Information provided section start

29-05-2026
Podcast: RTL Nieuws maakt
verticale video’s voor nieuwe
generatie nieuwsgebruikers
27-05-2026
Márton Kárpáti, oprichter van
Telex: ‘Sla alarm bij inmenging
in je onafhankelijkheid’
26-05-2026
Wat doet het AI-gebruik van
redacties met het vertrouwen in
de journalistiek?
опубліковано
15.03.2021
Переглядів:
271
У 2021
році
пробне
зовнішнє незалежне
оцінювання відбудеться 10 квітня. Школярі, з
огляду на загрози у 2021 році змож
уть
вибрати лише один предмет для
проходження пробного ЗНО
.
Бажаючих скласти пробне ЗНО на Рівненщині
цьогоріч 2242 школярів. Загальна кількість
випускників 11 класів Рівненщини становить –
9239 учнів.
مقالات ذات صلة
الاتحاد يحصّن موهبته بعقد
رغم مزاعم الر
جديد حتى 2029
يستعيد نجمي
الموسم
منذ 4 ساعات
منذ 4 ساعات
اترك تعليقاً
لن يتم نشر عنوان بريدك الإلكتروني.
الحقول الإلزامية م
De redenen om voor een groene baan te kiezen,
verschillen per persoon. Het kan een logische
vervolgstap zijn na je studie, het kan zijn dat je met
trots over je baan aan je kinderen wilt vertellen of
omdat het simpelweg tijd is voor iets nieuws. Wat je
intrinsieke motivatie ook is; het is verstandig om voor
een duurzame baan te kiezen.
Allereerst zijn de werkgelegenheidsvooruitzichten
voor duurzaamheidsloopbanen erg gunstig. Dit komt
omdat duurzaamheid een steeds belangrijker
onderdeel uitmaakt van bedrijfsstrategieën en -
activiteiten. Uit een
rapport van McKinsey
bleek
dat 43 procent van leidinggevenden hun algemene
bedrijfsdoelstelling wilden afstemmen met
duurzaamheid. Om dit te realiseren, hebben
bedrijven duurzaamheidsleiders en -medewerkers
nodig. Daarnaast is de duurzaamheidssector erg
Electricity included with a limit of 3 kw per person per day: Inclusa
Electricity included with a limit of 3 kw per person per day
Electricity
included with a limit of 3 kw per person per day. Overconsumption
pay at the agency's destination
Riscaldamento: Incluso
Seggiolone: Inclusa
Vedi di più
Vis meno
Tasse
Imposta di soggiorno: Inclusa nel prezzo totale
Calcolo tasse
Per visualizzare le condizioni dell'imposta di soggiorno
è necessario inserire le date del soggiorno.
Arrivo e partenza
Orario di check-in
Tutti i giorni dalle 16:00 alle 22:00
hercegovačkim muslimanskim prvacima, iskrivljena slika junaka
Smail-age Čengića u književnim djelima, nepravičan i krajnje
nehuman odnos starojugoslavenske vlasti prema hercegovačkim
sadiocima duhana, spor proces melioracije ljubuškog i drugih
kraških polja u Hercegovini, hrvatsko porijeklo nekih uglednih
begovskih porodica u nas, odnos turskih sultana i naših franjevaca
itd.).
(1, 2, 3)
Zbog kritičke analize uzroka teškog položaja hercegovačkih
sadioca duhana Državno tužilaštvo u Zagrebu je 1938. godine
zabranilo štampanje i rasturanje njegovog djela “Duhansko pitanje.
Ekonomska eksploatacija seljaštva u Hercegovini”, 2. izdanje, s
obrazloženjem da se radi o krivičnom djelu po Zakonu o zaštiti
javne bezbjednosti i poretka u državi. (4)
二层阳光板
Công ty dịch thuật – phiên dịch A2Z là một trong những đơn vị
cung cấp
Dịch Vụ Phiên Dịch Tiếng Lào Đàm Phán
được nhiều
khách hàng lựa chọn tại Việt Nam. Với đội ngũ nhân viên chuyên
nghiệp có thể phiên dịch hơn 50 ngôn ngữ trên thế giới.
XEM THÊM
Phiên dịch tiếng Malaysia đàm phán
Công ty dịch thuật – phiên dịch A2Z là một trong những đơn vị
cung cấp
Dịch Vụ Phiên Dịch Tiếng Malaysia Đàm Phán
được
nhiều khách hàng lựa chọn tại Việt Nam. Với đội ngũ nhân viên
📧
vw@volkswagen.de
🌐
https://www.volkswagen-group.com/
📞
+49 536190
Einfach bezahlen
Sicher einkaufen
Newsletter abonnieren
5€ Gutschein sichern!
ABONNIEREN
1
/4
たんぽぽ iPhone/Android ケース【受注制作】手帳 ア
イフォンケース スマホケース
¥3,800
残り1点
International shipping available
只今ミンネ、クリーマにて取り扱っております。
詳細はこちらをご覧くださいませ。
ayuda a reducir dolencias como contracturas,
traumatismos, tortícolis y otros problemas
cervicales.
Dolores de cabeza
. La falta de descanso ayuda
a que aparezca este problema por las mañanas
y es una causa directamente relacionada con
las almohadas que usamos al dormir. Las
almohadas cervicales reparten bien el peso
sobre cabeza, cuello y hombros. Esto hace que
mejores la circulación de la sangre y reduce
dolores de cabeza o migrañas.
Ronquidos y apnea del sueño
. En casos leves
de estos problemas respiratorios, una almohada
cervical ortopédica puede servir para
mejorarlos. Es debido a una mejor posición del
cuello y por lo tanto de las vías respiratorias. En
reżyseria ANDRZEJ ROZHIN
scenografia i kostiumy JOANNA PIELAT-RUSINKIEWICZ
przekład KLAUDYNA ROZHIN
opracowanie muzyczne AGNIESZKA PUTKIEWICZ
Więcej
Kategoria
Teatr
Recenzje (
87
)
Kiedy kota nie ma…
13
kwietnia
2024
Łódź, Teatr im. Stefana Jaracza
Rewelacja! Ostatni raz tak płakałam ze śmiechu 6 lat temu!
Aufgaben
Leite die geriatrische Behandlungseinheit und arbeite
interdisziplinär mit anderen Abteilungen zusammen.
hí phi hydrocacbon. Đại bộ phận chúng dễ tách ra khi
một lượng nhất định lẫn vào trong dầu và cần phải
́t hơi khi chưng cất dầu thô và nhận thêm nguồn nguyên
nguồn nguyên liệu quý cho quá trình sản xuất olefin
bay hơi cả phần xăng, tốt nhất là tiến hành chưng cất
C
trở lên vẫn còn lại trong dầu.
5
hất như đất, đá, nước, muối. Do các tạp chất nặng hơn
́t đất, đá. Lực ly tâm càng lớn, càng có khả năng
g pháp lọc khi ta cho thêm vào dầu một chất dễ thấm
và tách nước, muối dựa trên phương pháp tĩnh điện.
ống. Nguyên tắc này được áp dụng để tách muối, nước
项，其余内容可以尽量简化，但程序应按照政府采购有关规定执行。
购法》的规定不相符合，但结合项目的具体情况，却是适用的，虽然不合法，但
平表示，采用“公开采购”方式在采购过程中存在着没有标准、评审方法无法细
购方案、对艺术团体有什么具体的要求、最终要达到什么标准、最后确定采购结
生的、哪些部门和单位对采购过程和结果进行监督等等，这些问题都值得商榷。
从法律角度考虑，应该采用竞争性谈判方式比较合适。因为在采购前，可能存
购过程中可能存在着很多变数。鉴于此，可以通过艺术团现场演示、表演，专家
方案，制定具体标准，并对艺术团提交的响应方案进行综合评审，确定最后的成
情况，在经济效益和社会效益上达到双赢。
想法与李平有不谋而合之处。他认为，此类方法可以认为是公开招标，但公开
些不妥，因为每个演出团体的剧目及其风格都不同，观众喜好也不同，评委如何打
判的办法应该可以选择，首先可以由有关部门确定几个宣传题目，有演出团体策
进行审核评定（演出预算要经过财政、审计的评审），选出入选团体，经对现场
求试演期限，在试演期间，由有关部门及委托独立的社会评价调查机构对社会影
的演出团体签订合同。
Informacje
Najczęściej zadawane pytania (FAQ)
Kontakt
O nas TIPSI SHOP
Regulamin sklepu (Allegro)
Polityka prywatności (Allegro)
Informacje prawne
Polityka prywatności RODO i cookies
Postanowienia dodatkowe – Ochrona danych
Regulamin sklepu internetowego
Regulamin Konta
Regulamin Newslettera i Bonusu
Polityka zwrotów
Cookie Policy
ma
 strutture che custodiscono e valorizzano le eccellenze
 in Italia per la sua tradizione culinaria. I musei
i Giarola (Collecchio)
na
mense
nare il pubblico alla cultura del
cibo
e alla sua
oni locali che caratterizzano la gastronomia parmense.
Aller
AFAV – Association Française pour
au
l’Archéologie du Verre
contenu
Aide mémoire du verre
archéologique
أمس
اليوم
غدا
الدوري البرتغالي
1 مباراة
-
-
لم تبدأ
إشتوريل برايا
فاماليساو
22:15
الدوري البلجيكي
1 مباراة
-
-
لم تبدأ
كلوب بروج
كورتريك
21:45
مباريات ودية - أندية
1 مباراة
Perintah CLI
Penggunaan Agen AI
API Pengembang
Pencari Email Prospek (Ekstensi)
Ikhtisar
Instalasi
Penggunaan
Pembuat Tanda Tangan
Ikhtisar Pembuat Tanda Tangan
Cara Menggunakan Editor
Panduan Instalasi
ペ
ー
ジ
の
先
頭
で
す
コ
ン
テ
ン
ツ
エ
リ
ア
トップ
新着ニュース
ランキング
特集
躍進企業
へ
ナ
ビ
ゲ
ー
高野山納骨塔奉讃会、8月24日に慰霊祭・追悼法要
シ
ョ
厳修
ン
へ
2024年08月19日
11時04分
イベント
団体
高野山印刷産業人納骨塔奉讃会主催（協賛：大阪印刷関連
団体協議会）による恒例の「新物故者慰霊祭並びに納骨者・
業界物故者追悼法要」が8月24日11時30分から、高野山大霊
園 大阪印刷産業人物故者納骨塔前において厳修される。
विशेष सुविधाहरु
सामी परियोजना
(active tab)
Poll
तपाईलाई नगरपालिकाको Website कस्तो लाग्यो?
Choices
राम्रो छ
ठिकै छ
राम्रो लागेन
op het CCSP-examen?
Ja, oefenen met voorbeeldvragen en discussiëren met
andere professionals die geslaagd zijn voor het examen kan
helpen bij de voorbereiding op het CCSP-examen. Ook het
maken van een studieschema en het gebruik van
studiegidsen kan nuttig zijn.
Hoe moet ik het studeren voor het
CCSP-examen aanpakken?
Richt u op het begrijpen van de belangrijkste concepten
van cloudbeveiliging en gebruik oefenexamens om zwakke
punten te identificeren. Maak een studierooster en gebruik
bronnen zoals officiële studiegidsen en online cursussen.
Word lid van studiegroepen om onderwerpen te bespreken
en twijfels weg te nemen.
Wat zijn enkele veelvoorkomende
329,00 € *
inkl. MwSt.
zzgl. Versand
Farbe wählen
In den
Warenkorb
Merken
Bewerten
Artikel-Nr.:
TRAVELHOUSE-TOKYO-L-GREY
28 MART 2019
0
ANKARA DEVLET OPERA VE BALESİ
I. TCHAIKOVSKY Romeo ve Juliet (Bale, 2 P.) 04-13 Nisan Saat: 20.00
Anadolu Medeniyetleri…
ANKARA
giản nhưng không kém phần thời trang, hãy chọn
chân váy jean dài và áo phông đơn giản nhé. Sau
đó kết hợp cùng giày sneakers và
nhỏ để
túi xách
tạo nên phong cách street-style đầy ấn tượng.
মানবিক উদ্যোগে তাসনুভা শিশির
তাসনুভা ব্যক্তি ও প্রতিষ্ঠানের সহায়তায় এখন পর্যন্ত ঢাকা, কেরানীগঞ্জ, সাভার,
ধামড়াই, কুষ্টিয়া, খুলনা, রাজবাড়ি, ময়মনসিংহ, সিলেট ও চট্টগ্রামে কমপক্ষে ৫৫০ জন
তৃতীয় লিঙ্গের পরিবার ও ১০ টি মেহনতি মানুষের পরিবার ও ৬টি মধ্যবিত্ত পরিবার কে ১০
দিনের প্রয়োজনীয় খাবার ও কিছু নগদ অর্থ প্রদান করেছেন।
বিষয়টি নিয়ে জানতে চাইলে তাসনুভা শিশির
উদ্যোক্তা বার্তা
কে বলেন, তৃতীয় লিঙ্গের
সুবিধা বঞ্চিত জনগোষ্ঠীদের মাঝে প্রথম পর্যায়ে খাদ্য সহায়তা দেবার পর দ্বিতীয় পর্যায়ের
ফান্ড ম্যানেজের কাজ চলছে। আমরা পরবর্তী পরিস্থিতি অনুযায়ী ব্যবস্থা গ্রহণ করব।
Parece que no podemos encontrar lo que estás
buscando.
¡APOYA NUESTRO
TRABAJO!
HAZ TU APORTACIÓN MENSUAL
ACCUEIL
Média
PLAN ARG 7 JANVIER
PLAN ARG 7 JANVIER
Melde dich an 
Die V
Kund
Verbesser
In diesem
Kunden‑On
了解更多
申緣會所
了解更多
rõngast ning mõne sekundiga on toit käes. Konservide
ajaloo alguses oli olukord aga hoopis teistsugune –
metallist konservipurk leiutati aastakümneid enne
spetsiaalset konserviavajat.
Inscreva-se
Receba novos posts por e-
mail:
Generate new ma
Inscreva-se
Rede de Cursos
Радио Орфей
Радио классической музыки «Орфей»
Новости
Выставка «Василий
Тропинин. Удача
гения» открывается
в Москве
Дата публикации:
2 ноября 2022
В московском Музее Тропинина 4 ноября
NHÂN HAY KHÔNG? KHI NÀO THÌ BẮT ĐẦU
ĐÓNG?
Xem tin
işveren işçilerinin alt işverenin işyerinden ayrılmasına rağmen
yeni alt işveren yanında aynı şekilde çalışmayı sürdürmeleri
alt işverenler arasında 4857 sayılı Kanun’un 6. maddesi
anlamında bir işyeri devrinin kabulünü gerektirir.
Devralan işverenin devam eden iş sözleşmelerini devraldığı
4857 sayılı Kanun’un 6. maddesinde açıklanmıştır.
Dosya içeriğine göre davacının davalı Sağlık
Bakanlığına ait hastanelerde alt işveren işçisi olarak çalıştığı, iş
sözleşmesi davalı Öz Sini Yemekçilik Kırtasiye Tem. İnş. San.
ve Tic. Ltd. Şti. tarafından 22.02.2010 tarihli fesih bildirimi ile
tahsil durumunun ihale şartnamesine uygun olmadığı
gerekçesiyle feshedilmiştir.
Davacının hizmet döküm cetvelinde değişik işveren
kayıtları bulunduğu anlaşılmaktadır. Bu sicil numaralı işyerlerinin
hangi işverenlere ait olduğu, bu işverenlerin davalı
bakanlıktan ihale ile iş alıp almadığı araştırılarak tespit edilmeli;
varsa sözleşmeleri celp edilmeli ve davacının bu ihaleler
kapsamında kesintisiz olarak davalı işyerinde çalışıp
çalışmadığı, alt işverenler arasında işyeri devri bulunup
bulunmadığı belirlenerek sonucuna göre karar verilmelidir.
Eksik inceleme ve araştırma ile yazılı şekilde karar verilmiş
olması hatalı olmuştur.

Information provided section end

> **What to do**: Set down, please, the lines from the line holding "Радио классической музыки" through the final line of the data, exactly and with nothing added.

> **Response area**:
Радио классической музыки «Орфей»
Новости
Выставка «Василий
Тропинин. Удача
гения» открывается
в Москве
Дата публикации:
2 ноября 2022
В московском Музее Тропинина 4 ноября
NHÂN HAY KHÔNG? KHI NÀO THÌ BẮT ĐẦU
ĐÓNG?
Xem tin
işveren işçilerinin alt işverenin işyerinden ayrılmasına rağmen
yeni alt işveren yanında aynı şekilde çalışmayı sürdürmeleri
alt işverenler arasında 4857 sayılı Kanun’un 6. maddesi
anlamında bir işyeri devrinin kabulünü gerektirir.
Devralan işverenin devam eden iş sözleşmelerini devraldığı
4857 sayılı Kanun’un 6. maddesinde açıklanmıştır.
Dosya içeriğine göre davacının davalı Sağlık
Bakanlığına ait hastanelerde alt işveren işçisi olarak çalıştığı, iş
sözleşmesi davalı Öz Sini Yemekçilik Kırtasiye Tem. İnş. San.
ve Tic. Ltd. Şti. tarafından 22.02.2010 tarihli fesih bildirimi ile
tahsil durumunun ihale şartnamesine uygun olmadığı
gerekçesiyle feshedilmiştir.
Davacının hizmet döküm cetvelinde değişik işveren
kayıtları bulunduğu anlaşılmaktadır. Bu sicil numaralı işyerlerinin
hangi işverenlere ait olduğu, bu işverenlerin davalı
bakanlıktan ihale ile iş alıp almadığı araştırılarak tespit edilmeli;
varsa sözleşmeleri celp edilmeli ve davacının bu ihaleler
kapsamında kesintisiz olarak davalı işyerinde çalışıp
çalışmadığı, alt işverenler arasında işyeri devri bulunup
bulunmadığı belirlenerek sonucuna göre karar verilmelidir.
Eksik inceleme ve araştırma ile yazılı şekilde karar verilmiş
olması hatalı olmuştur.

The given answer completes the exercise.